Mathematical expressions are hard to understand without the natural language description, so
we want to find identifiers in the mathematical expressions and extract their definition from the surrounding text
Example:
- The precision $P$ is defined as $P = \cfrac{w}{w + y}$ where $w$ is the number of correctly labeled pairs and $y$ is the number of incorrectly labeled pairs
- want to extract:
- ($P$, "precision")
- ($w$, "the number of correctly labeled pairs")
- ($y$, "the number of incorrectly labeled pairs")
- Let $e$ be the base of natural logarithm
- ($e$, "the base of natural logarithm")
Definition
A phrase that defines a mathematical expression consists of three parts: (Kristianto 12)
- definiendum (math expression/identifier - term to be defined) The term—word or phrase—defined in a definition.
- definiens (definition): The word or phrase that defines the definiendum in a definition.
- definitor (relator verb)
We are interested only in parts 1 and 2, and we will call them relations
An identifier is a mathematical
The definitions of mathematical expressions and identifiers can be found from
the natural text description around the expression.
Assumption: the definitions of mathematical expressions are always noun phrases
A noun phrase can be
- just a noun
- compound noun
- compound noun with a clause, prepositional phrase, etc
We have an identifier and want to find what it stands for.
Preprocessing
The typical pipeline is the following:
- Latex documents / Wiki Documents
- => MathML
- => Extract identifiers from MathML
- => Replace formulas with tags
- => Annotate (Math-Aware POS Tagging)
- => Find relations in text
For example:
-
-
- add MLP flow
Nearest Noun Method
Definition is a combination of adjectives and nouns (also sometimes determinants) in the text before the identifier
This way it only can be compound nouns without additional phrases.
E.g:
- "In other words, the bijection $\sigma$ normalizes $G$ in ..."
- It will extract relations ($\sigma$, "bijection")
Papers:
- Grigore, Mihai, Magdalena Wolska, and Michael Kohlhase. "Towards context-based disambiguation of mathematical expressions." The Joint Conference of ASCM. 2009. (pdf)
- Yokoi, Keisuke, et al. "Contextual analysis of mathematical expressions for advanced mathematical search." Prof. of 12th International Conference on Intelligent Text Processing and Comptational Linguistics (CICLing 2011), Tokyo, Japan, February. 2011. (pdf)
Pattern Matching Methods
Use patterns to extract definitions
For example,
- DESC IDENTIFIER (this is actually the same as nearest noun method)
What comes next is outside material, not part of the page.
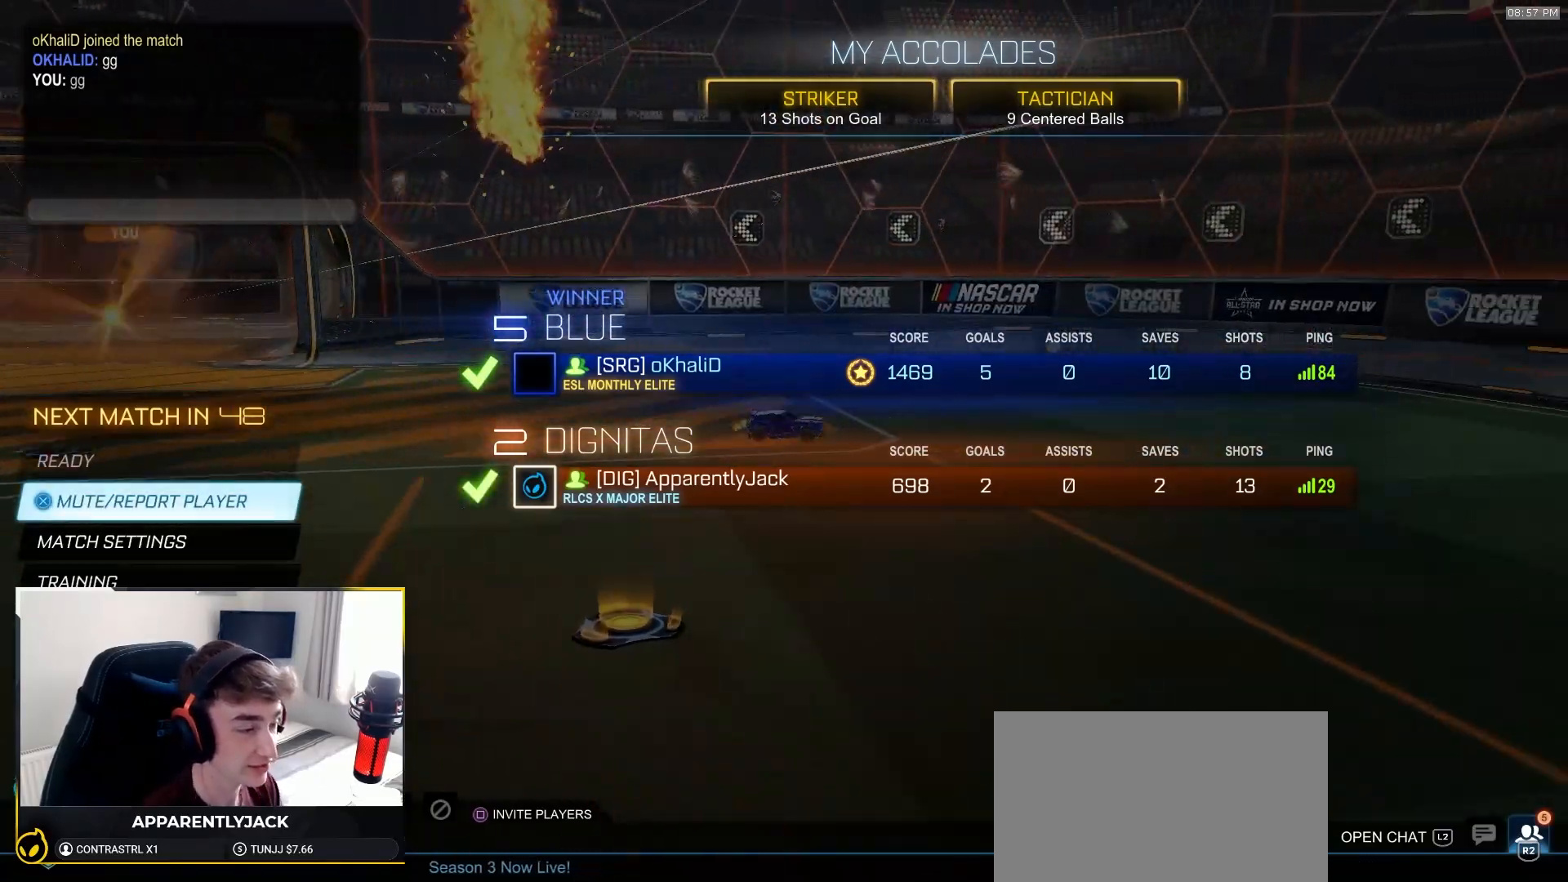
{"buttons": [], "left_stick": "center", "right_stick": "center", "events": []}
- let|set IDENTIFIER denote|denotes|be DESC
- DESC is|are denoted|defined|given as|by IDENTIFIER
- IDENTIFIER denotes|dentore|stand|stands as|by IDENTIFIER
- IDENTIFIER is|are DESC
- DESC is|are IDENTIFIER
- others
Patterns taken from
- Trzeciak, Jerzy. Writing mathematical papers in English: a practical guide. European Mathematical Society, 1995.
- frequent sentence patterns from Graphs and Combinatorics papers from Springer
Papers:
- Quoc, Minh Nghiem, et al. "Mining coreference relations between formulas and text using Wikipedia." 23rd International Conference on Computational Linguistics. 2010. (pdf)
- in other papers usually is used as the baseline to compare with
Tools:
- rseq is a convenient tool for Java for doing this
Machine Learning Based Methods
Formulates definition extraction as a binary classification problem
- find candidate pairs (identifier, candidate definition)
- candidates are nouns and noun phrases from the same sentence as the expression
Features:
- sentence patterns (true if one of the patterns can capture this relation - could be separate feature for each pattern)
- if there's a colon/comma between candidate and identifier
- if there's another math expression between
- if candidate is inside parentheses and identifier is outside
- word-distance between candidate and identifier
- position of candidate relative to identifier
- text and POS tag of one/two/three preceding and following tokens around the candidate
- unigram/bigram/trigram of previous features
- text of first verb between candidate and identifier
- hop-distance in the dependency tree between the candidate and identifier
- ...
Classifiers:
Papers
- Yokoi, Keisuke, et al. "Contextual analysis of mathematical expressions for advanced mathematical search." 2011. (pdf)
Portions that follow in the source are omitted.